Федор, знавший, что Золлинг на Восточном фронте провел всего два воздушных боя и после второго навсегда выбыл из фронтовой авиации, про себя яростно подумал: «Попался бы ты мне над Могилевом или Вязьмой, здесь бы тебе острить не пришлось!» Очевидно, Иырко не смог притушить как следует этой ярости в своих глазах, потому что его инструктор вдруг сказал:

– Почему стал такой мрачный, русский? Надо веселиться. Пилот должен иногда расслаблять нервы.

У входной двери возник какой-то шум, и они оба обернулись. По ярко начищенным паркетным плитам отяжелевшей пьяной походкой шел высокий захмелевший полковник, которого почтительно поддерживали с обеих сторон два майора. Около их столика все трое остановились. На форменном кителе полковника темнели Железные кресты. Федор увидел покрасневшее от алкоголя лицо, высокую шапку светлых волос над обветренным лбом, голубые глаза, в которых еще не померкла способность воспринимать окружающее.

– Это и есть тот самый русский? – спросил полковник, указывая пальцем на Федора. – Терпеть не могу подобных ублюдков. Предатели одинаково опасны как для тех, от кого они сбежали, так и для тех, кому собираются услужить. Он сейчас должен быть не здесь, а в одном из воздушных квадратов над Подмосковьем или Ростовом-на-Дону, где сражаются мои асы, и драться с ними. Если он был в одинаковом со мной звании, я бы его завтра же вызвал на дуэль и застрелил бы. Хоть на земле, хоть в воздухе! – Пьяно покачнувшись, полковник угрожающе поднял кулак, но в эту минуту откуда-то появился Хольц, которого уже несколько дней майор Нырко не видел, и сделал повелительный жест майорам, поддерживавшим пьяного. Они немедленно поволокли его назад, к выходу.

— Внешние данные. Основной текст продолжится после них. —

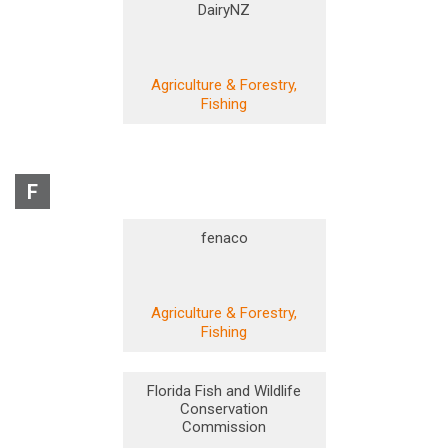
DairyNZ
Agriculture & Forestry,
Fishing
F
fenaco
Agriculture & Forestry,
Fishing
Florida Fish and Wildlife
Conservation
Commission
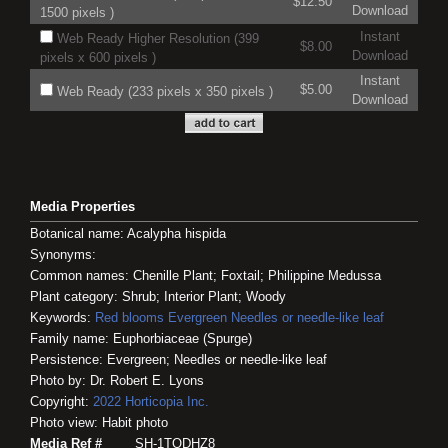
$12.50
Download
1500 pixels )
Instant
Web Ready Higher Resolution (399
$8.00
Download
pixels x 600 pixels )
Instant
$5.00
Web Ready (233 pixels x 350 pixels )
Download
Media Properties
Botanical name: Acalypha hispida
Synonyms:
Common names: Chenille Plant; Foxtail; Philippine Medussa
Plant category: Shrub; Interior Plant; Woody
Keywords:
Red blooms
Evergreen
Needles or needle-like leaf
Family name: Euphorbiaceae (Spurge)
Persistence: Evergreen; Needles or needle-like leaf
Photo by: Dr. Robert E. Lyons
Copyright:
2022
Horticopia
Inc.
Photo view: Habit photo
Media Ref #
SH-1TODHZ8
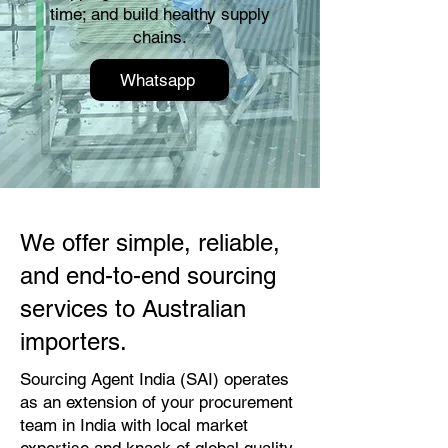
time; and build healthy supply
chains.
Whatsapp
We offer simple, reliable,
and end-to-end sourcing
services to Australian
importers.
Sourcing Agent India (SAI) operates
as an extension of your procurement
team in India with local market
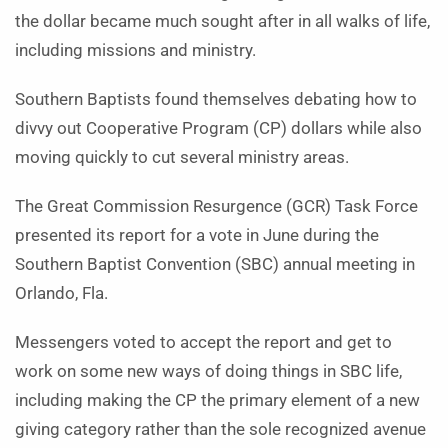
the dollar became much sought after in all walks of life,
including missions and ministry.
Southern Baptists found themselves debating how to
divvy out Cooperative Program (CP) dollars while also
moving quickly to cut several ministry areas.
The Great Commission Resurgence (GCR) Task Force
presented its report for a vote in June during the
Southern Baptist Convention (SBC) annual meeting in
Orlando, Fla.
Messengers voted to accept the report and get to
work on some new ways of doing things in SBC life,
including making the CP the primary element of a new
giving category rather than the sole recognized avenue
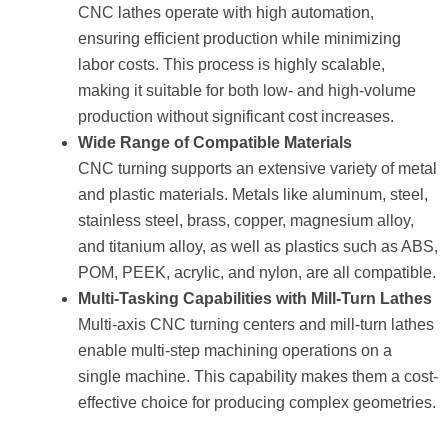
CNC lathes operate with high automation,
ensuring efficient production while minimizing
labor costs. This process is highly scalable,
making it suitable for both low- and high-volume
production without significant cost increases.
Wide Range of Compatible Materials
CNC turning supports an extensive variety of metal
and plastic materials. Metals like aluminum, steel,
stainless steel, brass, copper, magnesium alloy,
and titanium alloy, as well as plastics such as ABS,
POM, PEEK, acrylic, and nylon, are all compatible.
Multi-Tasking Capabilities with Mill-Turn Lathes
Multi-axis CNC turning centers and mill-turn lathes
enable multi-step machining operations on a
single machine. This capability makes them a cost-
effective choice for producing complex geometries.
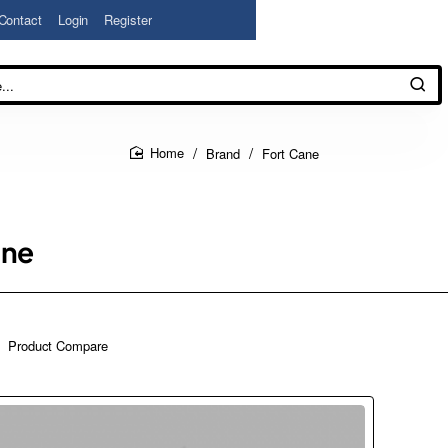
Contact
Login
Register
Brand
Fort Cane
home
ane
Product Compare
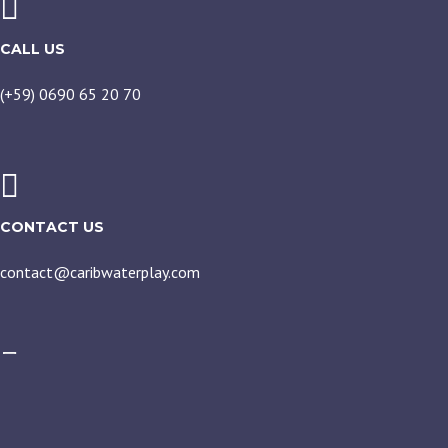
CALL US
(+59) 0690 65 20 70
CONTACT US
contact@caribwaterplay.com
CARIBWATERPLAY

К Хольцу из-за другого столика подбежал какой-то капитан в форме люфтваффе, которого Федор ни разу еще не видел, и почтительно вытянулся.

– Усилить наблюдение, он становится невыносимым, – торопливо произнес Хольц и, обернувшись, сказал одному только Федору по-русски: – Не обращайте на него внимания, господин Нырко. Алкоголь часто подводит даже самых умных людей. Продолжайте свой дружеский ужин, у вас есть для него повод. Все-таки первый самостоятельный полет на «мессершмитте»!

Когда они вновь остались одни, Нырко спросил у своего инструктора, кивнув на дверь, к которой вели заупрямившегося полковника:

– Кто это такой, Вилли?

Инструктор поднял вверх толстый, как сосиска, большой палец. Лицо его обрело восторженное выражение.

– О-ля-ля! Разве ты не знаешь, русский? Это же Хельдерс. Полковник Хельдерс. Командир нашей самой лучшей эскадры.

Федор постарался сделать веселое лицо:

– Не стоит дальше пояснять, Вилли. У него отличные пилоты. Их огонь над Смоленском и Вязьмой я на своей шкуре испытал.